**Text provided:**
⁂

Connecting a selection of these individual components together results in a chain. The creators of LangChain have developed a set of predefined chains that have been optimized for different use cases, and you can use these off the shelf to quickly get your app up and running. Sometimes your application workflow could take multiple paths depending on the information the user provides. In this case, you can't use a pre-determined chain, but instead we'll need the flexibility to decide which actions to take as the user moves through the workflow. LangChain defines another construct, known as an agent, that you can use to interpret the input from the user and determine which tool or tools to use to complete the task. LangChain currently includes agents for both PAL and ReAct, among others. Agents can be incorporated into chains to take an action or plan and execute a series of actions.

LangChain is in active development, and new features are being added all the time, like the ability to examine and evaluate the LLM's completions throughout the workflow. It's an exciting framework that can help you with fast prototyping and deployment, and is likely to become an important tool in your generative AI toolbox in the future.

The last thing to keep in mind as you develop applications using LLMs is that the ability of the model to reason well and plan actions depends on its scale. Larger models are generally your best choice for techniques that use advanced prompting, like PAL or ReAct. Smaller models may struggle to understand the tasks in highly structured prompts and may require you to perform additional fine tuning to improve their ability to reason and plan. This could slow down your development process. Instead, if you start with a large, capable model and collect lots of user data in deployment, you may be able to use it to train and fine tune a smaller model that you can switch to at a later time.

⁂

**Data provided:**
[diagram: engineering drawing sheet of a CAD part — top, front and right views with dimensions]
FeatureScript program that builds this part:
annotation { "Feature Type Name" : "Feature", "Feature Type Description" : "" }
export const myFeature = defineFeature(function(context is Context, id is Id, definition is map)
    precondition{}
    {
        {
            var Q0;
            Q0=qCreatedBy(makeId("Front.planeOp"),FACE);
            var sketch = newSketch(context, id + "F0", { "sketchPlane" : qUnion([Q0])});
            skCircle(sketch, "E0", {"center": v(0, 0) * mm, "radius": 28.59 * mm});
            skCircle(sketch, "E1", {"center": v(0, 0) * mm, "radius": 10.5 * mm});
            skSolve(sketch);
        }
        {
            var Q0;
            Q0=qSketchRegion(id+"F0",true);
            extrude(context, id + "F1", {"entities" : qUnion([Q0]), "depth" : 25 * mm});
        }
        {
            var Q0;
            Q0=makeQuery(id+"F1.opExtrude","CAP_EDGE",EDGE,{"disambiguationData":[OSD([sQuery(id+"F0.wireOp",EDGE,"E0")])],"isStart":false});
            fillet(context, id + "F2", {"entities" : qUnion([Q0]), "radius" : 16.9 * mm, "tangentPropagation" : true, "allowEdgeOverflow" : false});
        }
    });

⁂

**Work task:** In the LangChain text, which two agents does LangChain currently include?

**The completed task:** PAL and ReAct, among others.